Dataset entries
┌──
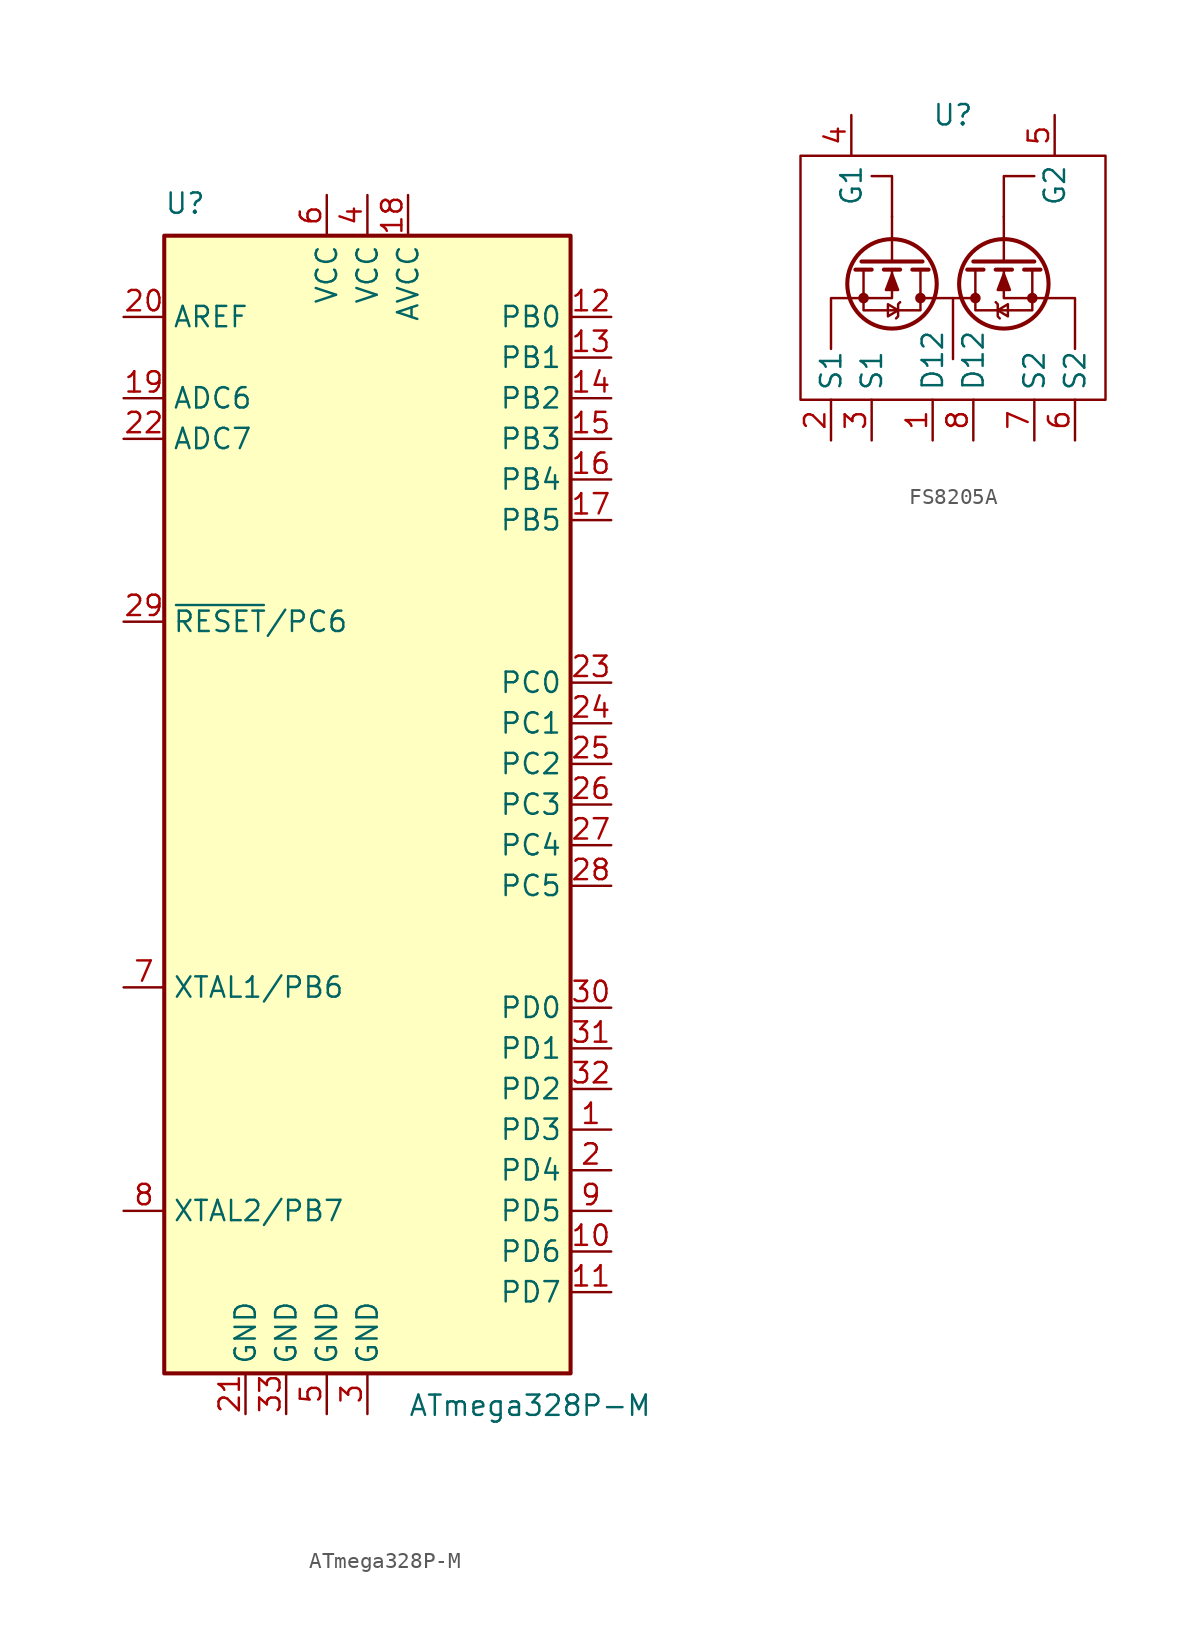
<source format=kicad_sym>
(kicad_symbol_lib
  (version 20231120)
  (generator "kicad_symbol_editor")
  (generator_version "8.0")
  (symbol "ATmega328P-M"
    (property "Reference" "U"
      (at -12.7 36.83 0)
      (effects (font (size 1.27 1.27)) (justify left bottom)))
    (property "Value" "ATmega328P-M"
      (at 2.54 -36.83 0)
      (effects (font (size 1.27 1.27)) (justify left top)))
    (symbol "ATmega328P-M_0_1"
      (rectangle (start -12.7 -35.56) (end 12.7 35.56) (stroke (width 0.254) (type default)) (fill (type background))))
    (symbol "ATmega328P-M_1_1"
      (pin bidirectional line (at 15.24 -20.32 180) (length 2.54) (name "PD3" (effects (font (size 1.27 1.27)))) (number "1" (effects (font (size 1.27 1.27)))))
      (pin bidirectional line (at 15.24 -27.94 180) (length 2.54) (name "PD6" (effects (font (size 1.27 1.27)))) (number "10" (effects (font (size 1.27 1.27)))))
      (pin bidirectional line (at 15.24 -30.48 180) (length 2.54) (name "PD7" (effects (font (size 1.27 1.27)))) (number "11" (effects (font (size 1.27 1.27)))))
      (pin bidirectional line (at 15.24 30.48 180) (length 2.54) (name "PB0" (effects (font (size 1.27 1.27)))) (number "12" (effects (font (size 1.27 1.27)))))
      (pin bidirectional line (at 15.24 27.94 180) (length 2.54) (name "PB1" (effects (font (size 1.27 1.27)))) (number "13" (effects (font (size 1.27 1.27)))))
      (pin bidirectional line (at 15.24 25.4 180) (length 2.54) (name "PB2" (effects (font (size 1.27 1.27)))) (number "14" (effects (font (size 1.27 1.27)))))
      (pin bidirectional line (at 15.24 22.86 180) (length 2.54) (name "PB3" (effects (font (size 1.27 1.27)))) (number "15" (effects (font (size 1.27 1.27)))))
      (pin bidirectional line (at 15.24 20.32 180) (length 2.54) (name "PB4" (effects (font (size 1.27 1.27)))) (number "16" (effects (font (size 1.27 1.27)))))
      (pin bidirectional line (at 15.24 17.78 180) (length 2.54) (name "PB5" (effects (font (size 1.27 1.27)))) (number "17" (effects (font (size 1.27 1.27)))))
      (pin power_in line (at 2.54 38.1 270) (length 2.54) (name "AVCC" (effects (font (size 1.27 1.27)))) (number "18" (effects (font (size 1.27 1.27)))))
      (pin input line (at -15.24 25.4 0) (length 2.54) (name "ADC6" (effects (font (size 1.27 1.27)))) (number "19" (effects (font (size 1.27 1.27)))))
      (pin bidirectional line (at 15.24 -22.86 180) (length 2.54) (name "PD4" (effects (font (size 1.27 1.27)))) (number "2" (effects (font (size 1.27 1.27)))))
      (pin passive line (at -15.24 30.48 0) (length 2.54) (name "AREF" (effects (font (size 1.27 1.27)))) (number "20" (effects (font (size 1.27 1.27)))))
      (pin power_in line (at -7.62 -38.1 90) (length 2.54) (name "GND" (effects (font (size 1.27 1.27)))) (number "21" (effects (font (size 1.27 1.27)))))
      (pin input line (at -15.24 22.86 0) (length 2.54) (name "ADC7" (effects (font (size 1.27 1.27)))) (number "22" (effects (font (size 1.27 1.27)))))
      (pin bidirectional line (at 15.24 7.62 180) (length 2.54) (name "PC0" (effects (font (size 1.27 1.27)))) (number "23" (effects (font (size 1.27 1.27)))))
      (pin bidirectional line (at 15.24 5.08 180) (length 2.54) (name "PC1" (effects (font (size 1.27 1.27)))) (number "24" (effects (font (size 1.27 1.27)))))
      (pin bidirectional line (at 15.24 2.54 180) (length 2.54) (name "PC2" (effects (font (size 1.27 1.27)))) (number "25" (effects (font (size 1.27 1.27)))))
      (pin bidirectional line (at 15.24 0 180) (length 2.54) (name "PC3" (effects (font (size 1.27 1.27)))) (number "26" (effects (font (size 1.27 1.27)))))
      (pin bidirectional line (at 15.24 -2.54 180) (length 2.54) (name "PC4" (effects (font (size 1.27 1.27)))) (number "27" (effects (font (size 1.27 1.27)))))
      (pin bidirectional line (at 15.24 -5.08 180) (length 2.54) (name "PC5" (effects (font (size 1.27 1.27)))) (number "28" (effects (font (size 1.27 1.27)))))
      (pin bidirectional line (at -15.24 11.43 0) (length 2.54) (name "~{RESET}/PC6" (effects (font (size 1.27 1.27)))) (number "29" (effects (font (size 1.27 1.27)))))
      (pin power_in line (at 0 -38.1 90) (length 2.54) (name "GND" (effects (font (size 1.27 1.27)))) (number "3" (effects (font (size 1.27 1.27)))))
      (pin bidirectional line (at 15.24 -12.7 180) (length 2.54) (name "PD0" (effects (font (size 1.27 1.27)))) (number "30" (effects (font (size 1.27 1.27)))))
      (pin bidirectional line (at 15.24 -15.24 180) (length 2.54) (name "PD1" (effects (font (size 1.27 1.27)))) (number "31" (effects (font (size 1.27 1.27)))))
      (pin bidirectional line (at 15.24 -17.78 180) (length 2.54) (name "PD2" (effects (font (size 1.27 1.27)))) (number "32" (effects (font (size 1.27 1.27)))))
      (pin power_in line (at -5.08 -38.1 90) (length 2.54) (name "GND" (effects (font (size 1.27 1.27)))) (number "33" (effects (font (size 1.27 1.27)))))
      (pin power_in line (at 0 38.1 270) (length 2.54) (name "VCC" (effects (font (size 1.27 1.27)))) (number "4" (effects (font (size 1.27 1.27)))))
      (pin power_in line (at -2.54 -38.1 90) (length 2.54) (name "GND" (effects (font (size 1.27 1.27)))) (number "5" (effects (font (size 1.27 1.27)))))
      (pin power_in line (at -2.54 38.1 270) (length 2.54) (name "VCC" (effects (font (size 1.27 1.27)))) (number "6" (effects (font (size 1.27 1.27)))))
      (pin bidirectional line (at -15.24 -11.43 0) (length 2.54) (name "XTAL1/PB6" (effects (font (size 1.27 1.27)))) (number "7" (effects (font (size 1.27 1.27)))))
      (pin bidirectional line (at -15.24 -25.4 0) (length 2.54) (name "XTAL2/PB7" (effects (font (size 1.27 1.27)))) (number "8" (effects (font (size 1.27 1.27)))))
      (pin bidirectional line (at 15.24 -25.4 180) (length 2.54) (name "PD5" (effects (font (size 1.27 1.27)))) (number "9" (effects (font (size 1.27 1.27)))))))
  (symbol "FS8205A"
    (property "Reference" "U"
      (at 0 0 0)
      (effects (font (size 1.27 1.27))))
    (property "Value" ""
      (at 0 0 0)
      (effects (font (size 1.27 1.27))))
    (symbol "FS8205A_0_1"
      (circle (center -5.588 -11.43) (radius 0.254) (stroke (width 0) (type default)) (fill (type outline)))
      (circle (center -3.81 -10.541) (radius 2.794) (stroke (width 0.254) (type default)) (fill (type none)))
      (circle (center -2.032 -11.43) (radius 0.254) (stroke (width 0) (type default)) (fill (type outline)))
      (polyline (pts (xy -5.08 -9.652) (xy -6.096 -9.652)) (stroke (width 0.254) (type default)) (fill (type none)))
      (polyline (pts (xy -3.81 -9.144) (xy -3.81 -6.35)) (stroke (width 0) (type default)) (fill (type none)))
      (polyline (pts (xy -3.302 -9.652) (xy -4.318 -9.652)) (stroke (width 0.254) (type default)) (fill (type none)))
      (polyline (pts (xy -1.905 -9.144) (xy -5.715 -9.144)) (stroke (width 0.254) (type default)) (fill (type none)))
      (polyline (pts (xy -1.524 -9.652) (xy -2.54 -9.652)) (stroke (width 0.254) (type default)) (fill (type none)))
      (polyline (pts (xy -1.27 -11.43) (xy -2.032 -11.43)) (stroke (width 0) (type default)) (fill (type none)))
      (polyline (pts (xy 0.635 -11.43) (xy -1.27 -11.43)) (stroke (width 0) (type default)) (fill (type none)))
      (polyline (pts (xy 0.635 -11.43) (xy 1.397 -11.43)) (stroke (width 0) (type default)) (fill (type none)))
      (polyline (pts (xy 0.889 -9.652) (xy 1.905 -9.652)) (stroke (width 0.254) (type default)) (fill (type none)))
      (polyline (pts (xy 1.27 -9.144) (xy 5.08 -9.144)) (stroke (width 0.254) (type default)) (fill (type none)))
      (polyline (pts (xy 2.667 -9.652) (xy 3.683 -9.652)) (stroke (width 0.254) (type default)) (fill (type none)))
      (polyline (pts (xy 3.175 -9.144) (xy 3.175 -6.35)) (stroke (width 0) (type default)) (fill (type none)))
      (polyline (pts (xy 4.445 -9.652) (xy 5.461 -9.652)) (stroke (width 0.254) (type default)) (fill (type none)))
      (polyline (pts (xy -6.35 -11.43) (xy -3.81 -11.43) (xy -3.81 -9.652)) (stroke (width 0) (type default)) (fill (type none)))
      (polyline (pts (xy 5.715 -11.43) (xy 3.175 -11.43) (xy 3.175 -9.652)) (stroke (width 0) (type default)) (fill (type none)))
      (polyline (pts (xy -5.588 -9.652) (xy -5.588 -12.192) (xy -2.032 -12.192) (xy -2.032 -9.652)) (stroke (width 0) (type default)) (fill (type none)))
      (polyline (pts (xy -3.81 -9.906) (xy -3.429 -10.922) (xy -4.191 -10.922) (xy -3.81 -9.906)) (stroke (width 0) (type default)) (fill (type outline)))
      (polyline (pts (xy -3.429 -12.192) (xy -4.064 -11.811) (xy -4.064 -12.573) (xy -3.429 -12.192)) (stroke (width 0) (type default)) (fill (type none)))
      (polyline (pts (xy -3.302 -11.684) (xy -3.429 -11.811) (xy -3.429 -12.573) (xy -3.556 -12.7)) (stroke (width 0) (type default)) (fill (type none)))
      (polyline (pts (xy 2.667 -11.684) (xy 2.794 -11.811) (xy 2.794 -12.573) (xy 2.921 -12.7)) (stroke (width 0) (type default)) (fill (type none)))
      (polyline (pts (xy 2.794 -12.192) (xy 3.429 -11.811) (xy 3.429 -12.573) (xy 2.794 -12.192)) (stroke (width 0) (type default)) (fill (type none)))
      (polyline (pts (xy 3.175 -9.906) (xy 2.794 -10.922) (xy 3.556 -10.922) (xy 3.175 -9.906)) (stroke (width 0) (type default)) (fill (type outline)))
      (polyline (pts (xy 4.953 -9.652) (xy 4.953 -12.192) (xy 1.397 -12.192) (xy 1.397 -9.652)) (stroke (width 0) (type default)) (fill (type none)))
      (circle (center 1.397 -11.43) (radius 0.254) (stroke (width 0) (type default)) (fill (type outline)))
      (circle (center 3.175 -10.541) (radius 2.794) (stroke (width 0.254) (type default)) (fill (type none)))
      (circle (center 4.953 -11.43) (radius 0.254) (stroke (width 0) (type default)) (fill (type outline))))
    (symbol "FS8205A_1_1"
      (rectangle (start -9.525 -2.54) (end 9.525 -17.78) (stroke (width 0) (type default)) (fill (type none)))
      (polyline (pts (xy 0 -11.43) (xy 0 -15.24)) (stroke (width 0) (type default)) (fill (type none)))
      (polyline (pts (xy -6.35 -11.43) (xy -7.62 -11.43) (xy -7.62 -14.605)) (stroke (width 0) (type default)) (fill (type none)))
      (polyline (pts (xy -3.81 -6.35) (xy -3.81 -3.81) (xy -5.08 -3.81)) (stroke (width 0) (type default)) (fill (type none)))
      (polyline (pts (xy 3.175 -6.35) (xy 3.175 -3.81) (xy 5.08 -3.81)) (stroke (width 0) (type default)) (fill (type none)))
      (polyline (pts (xy 5.715 -11.43) (xy 7.62 -11.43) (xy 7.62 -14.605)) (stroke (width 0) (type default)) (fill (type none)))
      (pin output line (at -1.27 -20.32 90) (length 2.54) (name "D12" (effects (font (size 1.27 1.27)))) (number "1" (effects (font (size 1.27 1.27)))))
      (pin output line (at -7.62 -20.32 90) (length 2.54) (name "S1" (effects (font (size 1.27 1.27)))) (number "2" (effects (font (size 1.27 1.27)))))
      (pin output line (at -5.08 -20.32 90) (length 2.54) (name "S1" (effects (font (size 1.27 1.27)))) (number "3" (effects (font (size 1.27 1.27)))))
      (pin output line (at -6.35 0 270) (length 2.54) (name "G1" (effects (font (size 1.27 1.27)))) (number "4" (effects (font (size 1.27 1.27)))))
      (pin output line (at 6.35 0 270) (length 2.54) (name "G2" (effects (font (size 1.27 1.27)))) (number "5" (effects (font (size 1.27 1.27)))))
      (pin output line (at 7.62 -20.32 90) (length 2.54) (name "S2" (effects (font (size 1.27 1.27)))) (number "6" (effects (font (size 1.27 1.27)))))
      (pin output line (at 5.08 -20.32 90) (length 2.54) (name "S2" (effects (font (size 1.27 1.27)))) (number "7" (effects (font (size 1.27 1.27)))))
      (pin output line (at 1.27 -20.32 90) (length 2.54) (name "D12" (effects (font (size 1.27 1.27)))) (number "8" (effects (font (size 1.27 1.27))))))))
</source>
└──
[What is being asked]: Look above for the line with "(pin bidirectional line (at 15.24 22.86" and the line with "(pin power_in line (at 2.54". Retype those two lines and every line between them exactly, adding nothing.

[Exercise result]:
      (pin bidirectional line (at 15.24 22.86 180) (length 2.54) (name "PB3" (effects (font (size 1.27 1.27)))) (number "15" (effects (font (size 1.27 1.27)))))
      (pin bidirectional line (at 15.24 20.32 180) (length 2.54) (name "PB4" (effects (font (size 1.27 1.27)))) (number "16" (effects (font (size 1.27 1.27)))))
      (pin bidirectional line (at 15.24 17.78 180) (length 2.54) (name "PB5" (effects (font (size 1.27 1.27)))) (number "17" (effects (font (size 1.27 1.27)))))
      (pin power_in line (at 2.54 38.1 270) (length 2.54) (name "AVCC" (effects (font (size 1.27 1.27)))) (number "18" (effects (font (size 1.27 1.27)))))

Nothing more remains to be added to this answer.